Finlandiya, Kuzey Avrupa'daki bir İskandinav ülkesi. Nüfusu 5,5 milyon.
1950'lere kadar bir tarım ülkesi olarak kalmış, II. Dünya Savaşı'nın ardından bir yandan hızla sanayileşerek gelişmiş, bir yandan da İsveç modelini örnek alan bir refah devleti inşa etmiş. Sonuç olarak refah tabana yayılmış ve ülke yüksek bir kişi başına gelire sahip olmuş.
Eğitim, ekonomik rekabet, sivil özgürlükler, yaşam kalitesi ve insani gelişme gibi birçok uluslararası değerlendirmede lider konumuna yükselmiş.
2015'te Basın Özgürlüğü Endeksi'nde birinci sırada yer almış, Ayrıca 2018, 2019 ve 2020 yıllarında Dünya Mutluluk Raporu'nda zirveye yerleşmiş.
Devlet yapısı parlamenter cumhuriyet.
Fin kadınların dünyada ilk defa oy kullanma ve seçime katılma hakkına sahip olduğu 1906 tarihinden itibaren genel ve eşit oy kullanma sistemine sahip.
Kamuya ait sağlık merkezleri ile hastaneler ücretsiz hizmet sunmakta.
Okul yaşının altındaki tüm çocuklar halka açık günlük bakım hizmetlerinden yararlanabilmekte. Ailedeki çocuk sayısına göre belirlenen aile ödeneği bütçedeki en büyük giderlerden birisi.
Öğretim, kitaplar ve okul yemeklerini de içeren dokuz yıllık kapsamlı okul eğitimi ile Mesleki veya yüksek eğitimde öğretim ücretsiz. Devlet, 17 yaşının üstündeki tüm öğrencilere ödenek ve kredi desteği vermekte.

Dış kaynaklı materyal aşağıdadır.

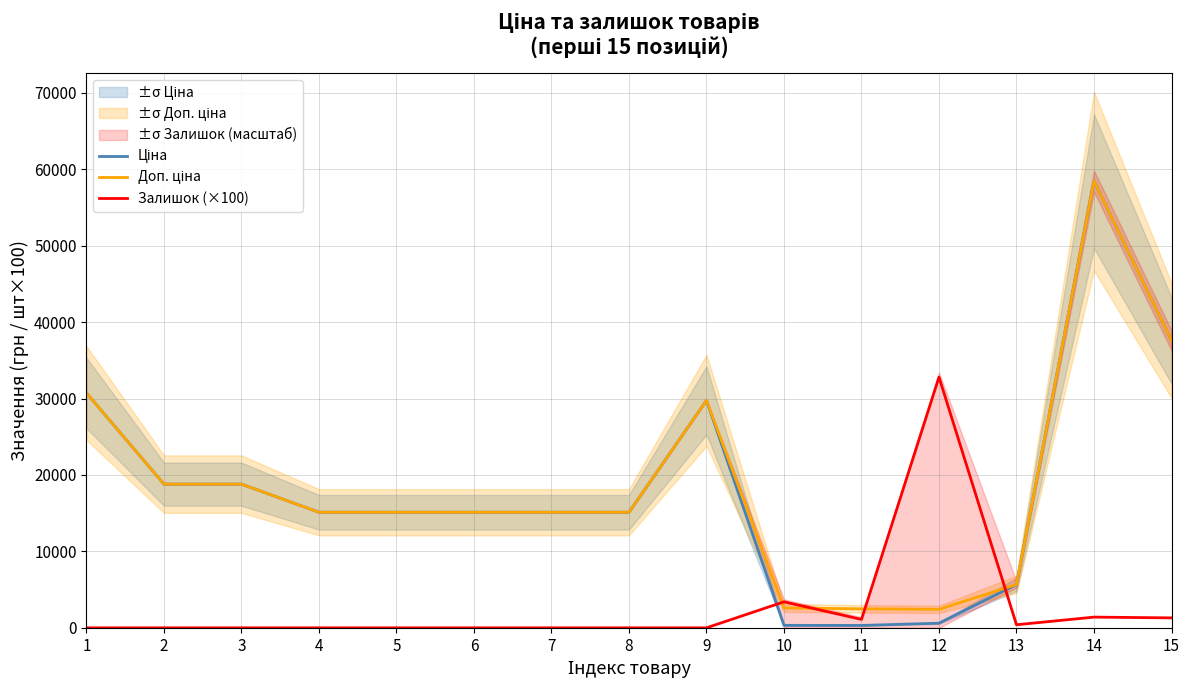

Is the value of Доп. ціна at 9 greater than the value of Ціна at 5?

Yes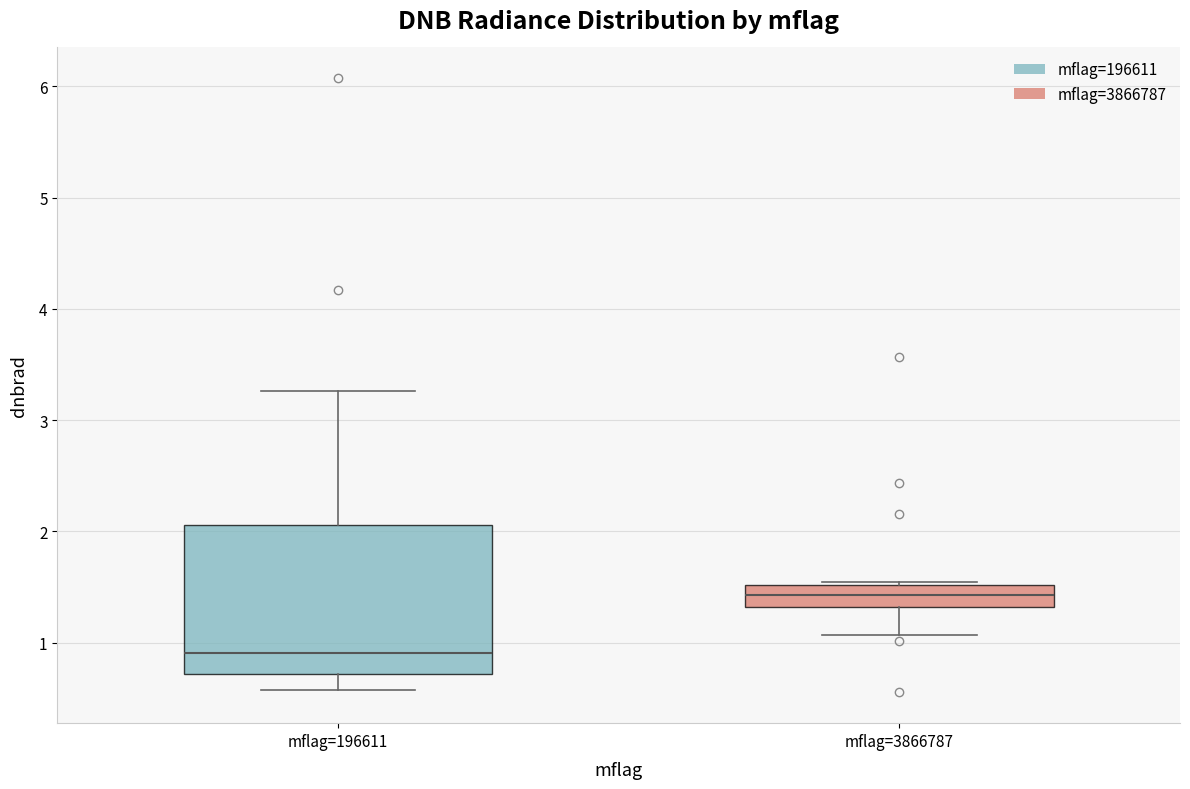

Where is the upper edge of the box for mflag=196611 on the y-axis? The values are not printed on the chart, so give them approximately, as read against the axis.

2.1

Ulusal hastalık sigorta sistemi tüm vatandaşların sağlık kalitesini iyileştirmekte ve halkın tamamı ulusal hastalık sigortası ile sigortalanmakta.
Peki, Finlandiya’nın 36 yaşındaki başbakanı Sanna Marin kim ?
Kadınların liderlik ettiği, üyelerinin neredeyse tamamı 30’lu yaşlarda olan beş siyasi partinin koalisyonuna başkanlık ediyor. Bir diğer deyişle Finlandiya büyük ölçüde kadınların yönettiği bir ülke.
Sanna Marin’in başkanlık ettiği koalisyon hükümetinin 5 ortak partisinin liderleri de kadın. Kadınların parlamentoda en az yüzde 30’la veya eşit temsil edildiği Danimarka, İsveç, İsviçre, Norveç, Avusturya, Hollanda da vatandaşları en mutlu ülkeler listesinde ilk sıralarda yerini aldı.
10 Aralık 2019'dan bu yana Finlandiya başbakanlığı yapmakta olan Marin, 6 Haziran-10 Aralık 2019 tarihleri arasında Finlandiya'nın Ulaştırma ve Haberleşme Bakanı olarak parlamentoda yerini almış.
Tampere Üniversitesi'nde okurken bir fırında ve kasiyer olarak bir markette çalışmış, ardından İdari Bilimler alanında lisans ve yüksek lisans dereceleriyle mezun olmuş.
Gelelim konumuza,
Günlerdir gerek yazılı, gerekse de görsel basında, yeni adıyla medyada sık sık bu hanımefendi'nin ismi geçiyor. Buna bir de sosyal medyayı da eklersek neredeyse ismi zirvede. Buna bazı spor programlarını da ekleyebiliriz.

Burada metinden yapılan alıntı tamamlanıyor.